Abstract

Lambert-Eaton myasthenic syndrome (LEMS) is an uncommon disorder of neuromuscular transmission with distinctive pathophysiological, clinical, electrophysiological and laboratory features. There are two forms of LEMS. The paraneoplastic (P-LEMS) form is associated with a malignant tumor that is most frequently a small cell lung carcinoma (SCLC), and the autoimmune (A-LEMS) form is often related to other dysimmune diseases. Approximately 90% of LEMS patients present antibodies against presynaptic membrane P/Q-type voltage-gated calcium channels (VGCC). These antibodies are directly implicated in the pathophysiology of the disorder, provoke reduced acetylcholine (ACh) at the nerve terminal and consequently lead to muscle weakness. LEMS is clinically characterized by proximal muscle weakness, autonomic dysfunction and areflexia. In clinically suspected cases, diagnoses are confirmed by serological and electrodiagnostic tests. The detection of P/Q-type VGCC antibodies is supportive when there is clinical suspicion but should be carefully interpreted in the absence of characteristic clinical or electrodiagnostic features. Typical electrodiagnostic findings (ie, reduced compound motor action potentials (CMAPs), significant decrements in the responses to low frequency stimulation and incremental responses after brief exercise or high-frequency stimulation) reflect the existence of a presynaptic transmission defect and are key confirmatory criteria.

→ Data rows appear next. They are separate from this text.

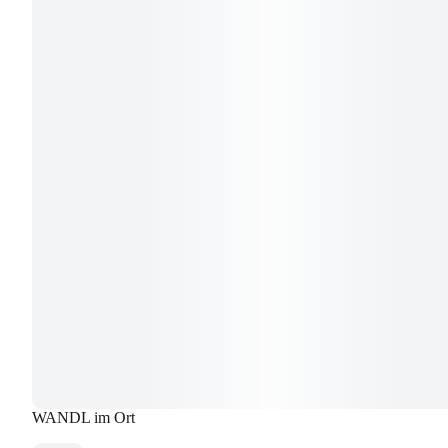
WANDL im Ort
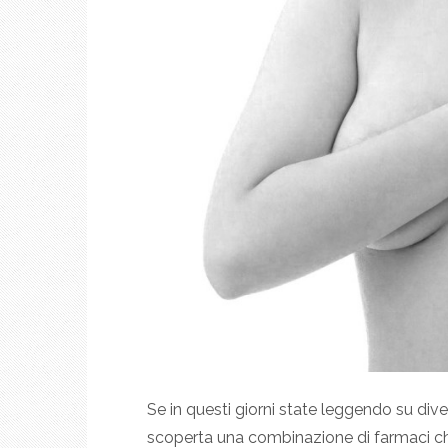
Se in questi giorni state leggendo su diver
scoperta una combinazione di farmaci che f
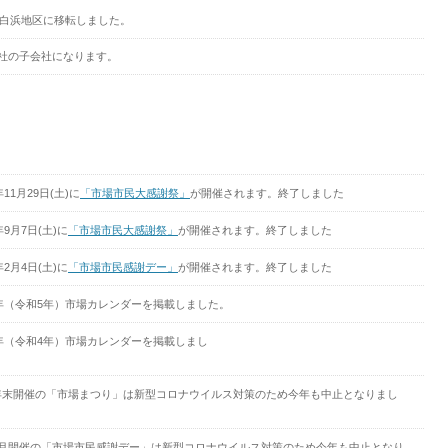
に白浜地区に移転しました。
社の子会社になります。
年11月29日(土)に
「市場市民大感謝祭」
が開催されます。終了しました
年9月7日(土)に
「市場市民大感謝祭」
が開催されます。終了しました
年2月4日(土)に
「市場市民感謝デー」
が開催されます。終了しました
23年（令和5年）市場カレンダーを掲載しました。
2年（令和4年）市場カレンダーを掲載しまし
た。
年末開催の「市場まつり」は新型コロナウイルス対策のため今年も中止となりまし
た。
9月開催の「市場市民感謝デー」は新型コロナウイルス対策のため今年も中止となり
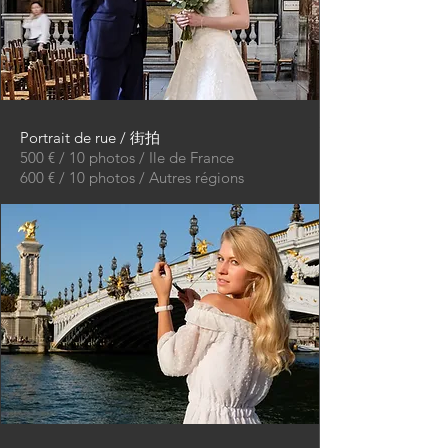
Portrait de rue / 街拍
500 € / 10 photos / Ile de France
600 € / 10 photos / Autres régions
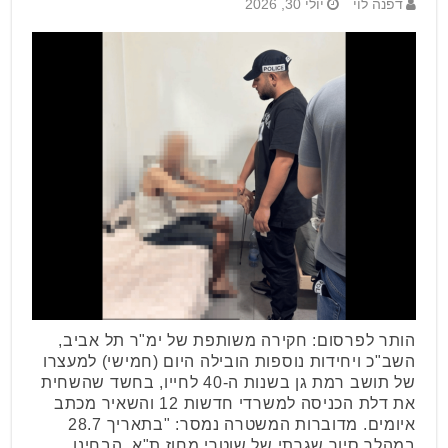
דפנה לוי
יולי 30, 2026
הותר לפרסום: חקירה משותפת של ימ"ר תל אביב,
השב"כ ויחידות נוספות הובילה היום (חמישי) למעצרו
של תושב רמת גן בשנות ה-40 לחייו, בחשד שהשחית
את דלת הכניסה למשרדי חדשות 12 והשאיר מכתב
איומים. מדוברות המשטרה נמסר: "בתאריך 28.7
במהלך סיור שגרתי של שוטרי מחוז ת"א, הבחינו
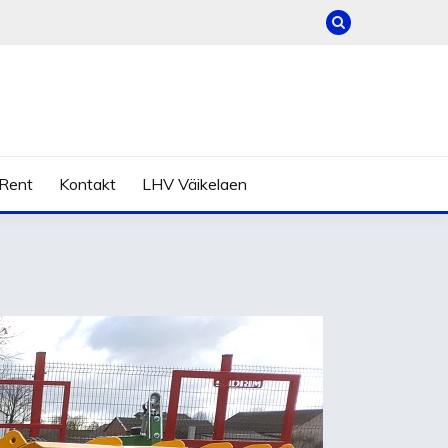
Rent
Kontakt
LHV Väikelaen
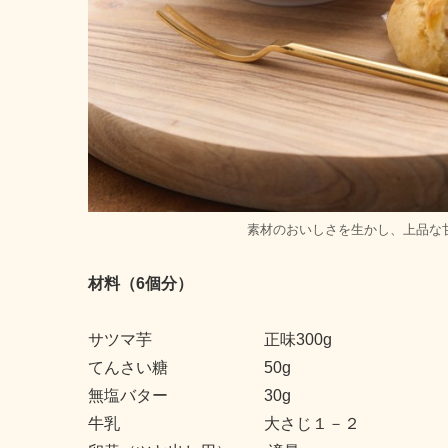
素材のおいしさを生かし、上品な
材料（6個分）
サツマ芋 正味300g
てんさい糖 50g
無塩バター 30g
牛乳 大さじ１－２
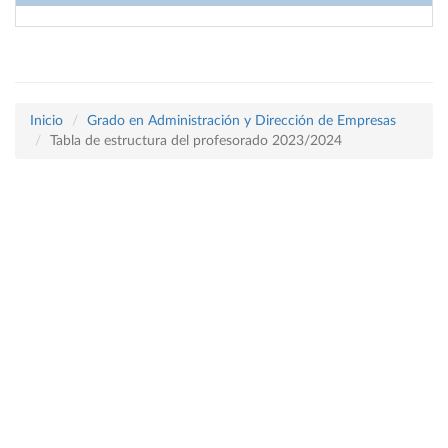
Inicio
Grado en Administración y Dirección de Empresas
Tabla de estructura del profesorado 2023/2024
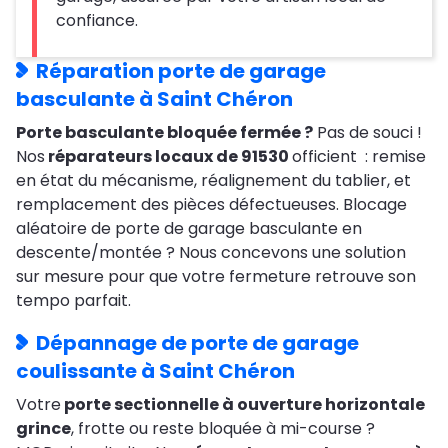
confiance.
Réparation porte de garage
basculante à Saint Chéron
Porte basculante bloquée fermée ?
Pas de souci !
Nos
réparateurs locaux de 91530
officient : remise
en état du mécanisme, réalignement du tablier, et
remplacement des pièces défectueuses. Blocage
aléatoire de porte de garage basculante en
descente/montée ? Nous concevons une solution
sur mesure pour que votre fermeture retrouve son
tempo parfait.
Dépannage de porte de garage
coulissante à Saint Chéron
Votre
porte sectionnelle à ouverture horizontale
grince
, frotte ou reste bloquée à mi-course ?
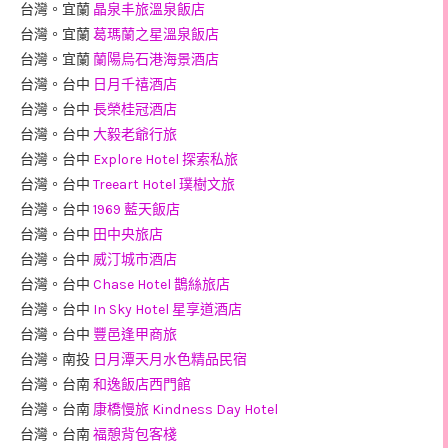
台灣。宜蘭
晶泉丰旅溫泉飯店
台灣。宜蘭
葛瑪蘭之星溫泉飯店
台灣。宜蘭
蘭陽烏石港海景酒店
台灣。台中
日月千禧酒店
台灣。台中
長榮桂冠酒店
台灣。台中
大毅老爺行旅
台灣。台中
Explore Hotel 探索私旅
台灣。台中
Treeart Hotel 璞樹文旅
台灣。台中
1969 藍天飯店
台灣。台中
田中央旅店
台灣。台中
威汀城市酒店
台灣。台中
Chase Hotel 鵲絲旅店
台灣。台中
In Sky Hotel 星享道酒店
台灣。台中
豐邑逢甲商旅
台灣。南投
日月潭天月水色精品民宿
台灣。台南
和逸飯店西門館
台灣。台南
康橋慢旅 Kindness Day Hotel
台灣。台南
福憩背包客棧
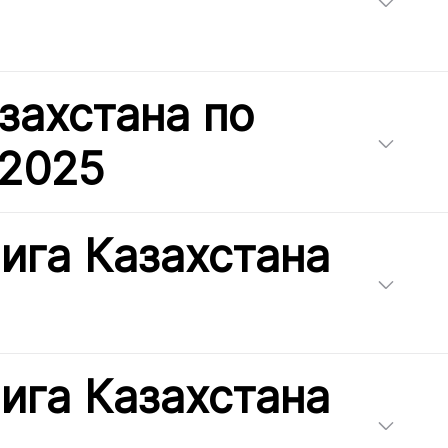
захстана по
 2025
ига Казахстана
ига Казахстана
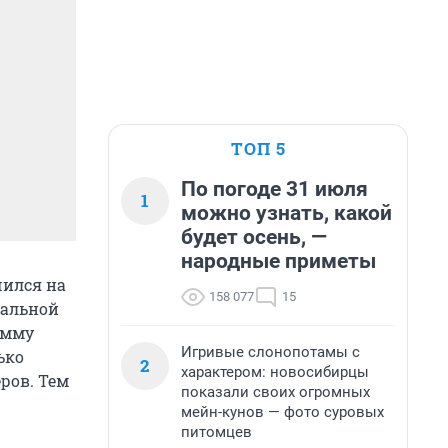
ТОП 5
По погоде 31 июля
1
можно узнать, какой
будет осень, —
народные приметы
чился на
158 077
15
ральной
умму
Игривые слонопотамы с
ько
2
характером: новосибирцы
ров. Тем
показали своих огромных
мейн-кунов — фото суровых
питомцев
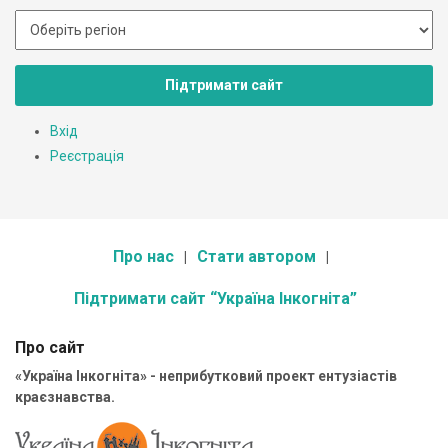
Підтримати сайт
Вхід
Реєстрація
Про нас
Стати автором
Підтримати сайт “Україна Інкогніта”
Про сайт
«Україна Інкогніта» - неприбутковий проект ентузіастів
краєзнавства.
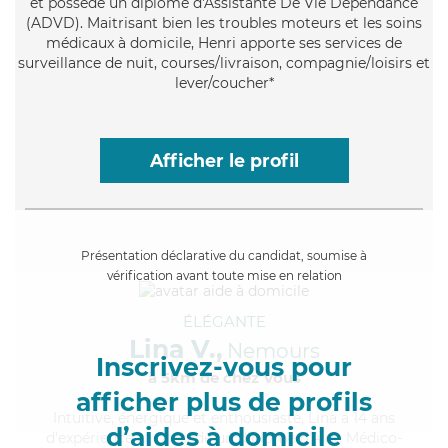
et possède un diplôme d'Assistante De Vie Dépendance
(ADVD). Maitrisant bien les troubles moteurs et les soins
médicaux à domicile, Henri apporte ses services de
surveillance de nuit, courses/livraison, compagnie/loisirs et
lever/coucher*
Afficher le profil
Présentation déclarative du candidat, soumise à
vérification avant toute mise en relation
ÉLÉGANTE
Lina V.,
Nemours
Inscrivez-vous pour
à 5km de chez Vous
afficher plus de profils
Intuitive
, énergique et enthousiaste, Lina a 14 ans
d’aides à domicile
d'expérience et possède un diplôme d'Aide Médico-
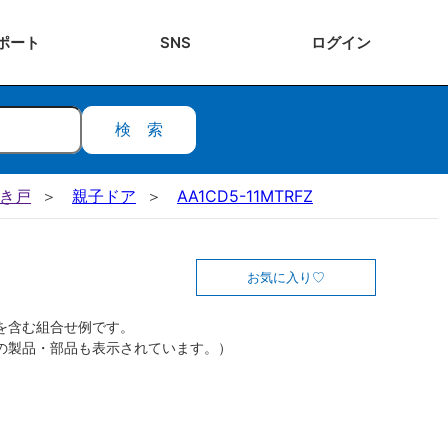
ポート
SNS
ログ
イン
検索
開き戸
親子ドア
AA1CD5-11MTRFZ
お気に入り
を含む組合せ例です。
の製品・部品も表示されています。）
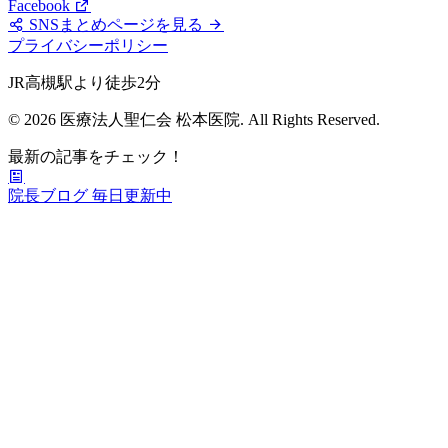
Facebook
SNSまとめページを見る
プライバシーポリシー
JR高槻駅より徒歩2分
© 2026 医療法人聖仁会 松本医院. All Rights Reserved.
最新の記事をチェック！
院長ブログ
毎日更新中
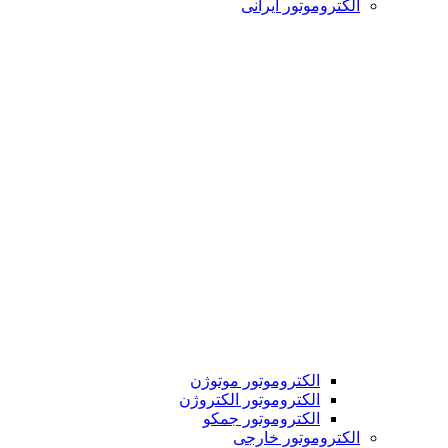
الکتروموتور ایرانی
الکتروموتور موتوژن
الکتروموتور الکتروژن
الکتروموتور جمکو
الکتروموتور خارجی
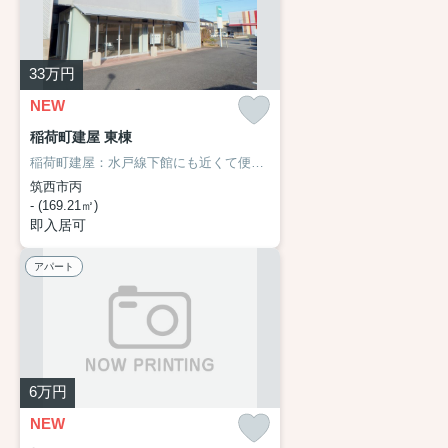
33
万円
NEW
稲荷町建屋 東棟
稲荷町建屋：水戸線下館にも近くて便利。足利銀行 下館支店が歩いて269mのところにあります。お車をお持ちの方に駐車スペースを空けております。2駅利用できる場所にあるので利便性が高いです。周辺には、徒歩5分で利用できる駅があります。場所が平坦なのは、ランニングをする上で抑えたいポイントですね。
筑西市丙
- (169.21㎡)
即入居可
アパート
6
万円
NEW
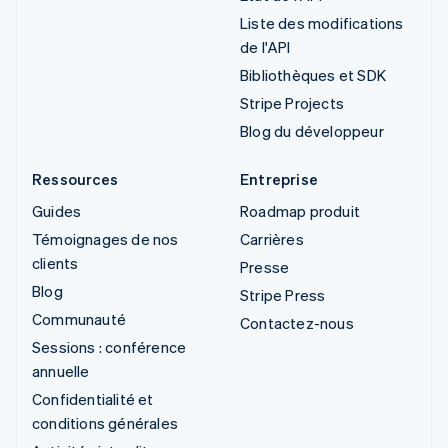
Liste des modifications
de l'API
Bibliothèques et SDK
Stripe Projects
Blog du développeur
Ressources
Entreprise
Guides
Roadmap produit
Témoignages de nos
Carrières
clients
Presse
Blog
Stripe Press
Communauté
Contactez-nous
Sessions : conférence
annuelle
Confidentialité et
conditions générales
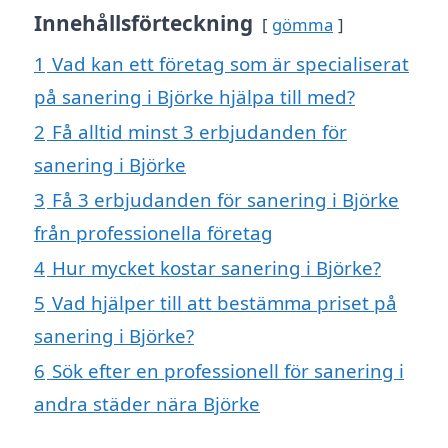
Innehållsförteckning
gömma
1
Vad kan ett företag som är specialiserat
på sanering i Björke hjälpa till med?
2
Få alltid minst 3 erbjudanden för
sanering i Björke
3
Få 3 erbjudanden för sanering i Björke
från professionella företag
4
Hur mycket kostar sanering i Björke?
5
Vad hjälper till att bestämma priset på
sanering i Björke?
6
Sök efter en professionell för sanering i
andra städer nära Björke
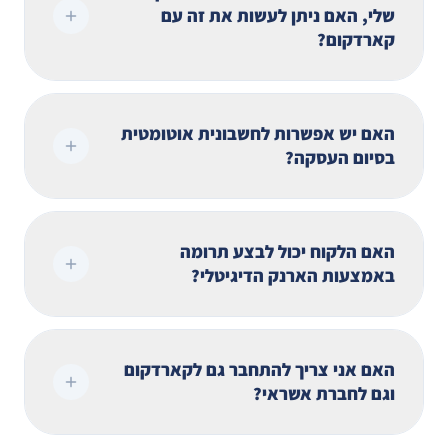
שלי, האם ניתן לעשות את זה עם
קארדקום?
האם יש אפשרות לחשבונית אוטומטית
בסיום העסקה?
האם הלקוח יכול לבצע תרומה
באמצעות הארנק הדיגיטלי?
האם אני צריך להתחבר גם לקארדקום
וגם לחברת אשראי?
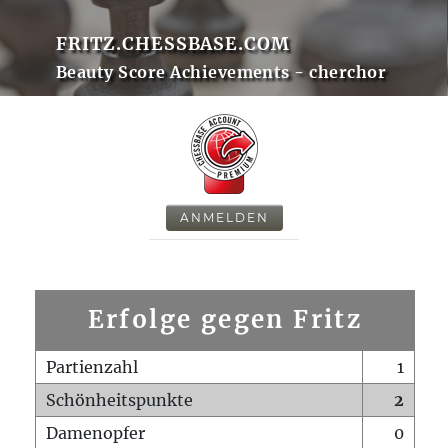
FRITZ.CHESSBASE.COM
Beauty Score Achievements - cherchor
ANMELDEN
Erfolge gegen Fritz
Partienzahl
1
Schönheitspunkte
2
Damenopfer
0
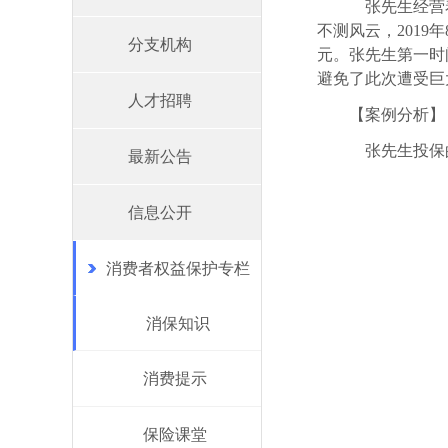
张先生经营着
不测风云，201
分支机构
元。张先生第一时
避免了此次遭受巨
人才招聘
【案例分析】
张先生投保的
最新公告
信息公开
消费者权益保护专栏
消保知识
消费提示
保险课堂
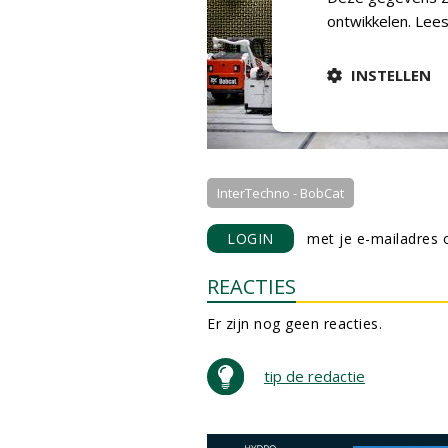
ontwikkelen.
Lees
INSTELLEN
InterTechno - BobCat
LOGIN
met je e-mailadres o
REACTIES
Er zijn nog geen reacties.
tip de redactie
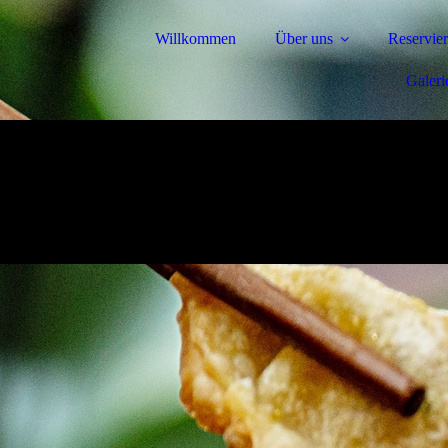
Willkommen
Über uns
Reservie
Galeri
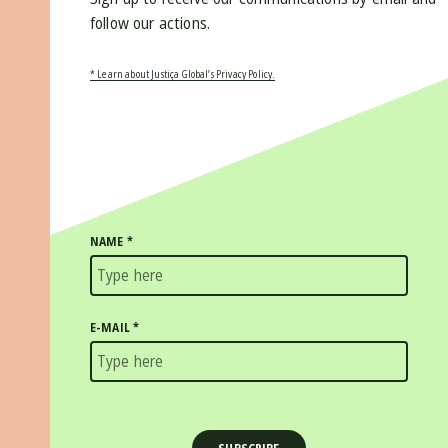
follow our actions.
* Learn about Justiça Global’s Privacy Policy.
NAME
*
E-MAIL
*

Diagnosis requires a high level of awareness and necessitates the initiation of a prompt screening and surveillance process to detect and treat malignant tumors. In clinically affected patients without cancer and after cancer treatment, symptomatic treatment with 3,4-diaminopyridine or immunosuppressive agents can significantly improve neurologic symptoms and the quality of life. We present a detailed review of LEMS with special emphasis on the pathophysiological mechanisms, clinical manifestation and diagnostic procedure.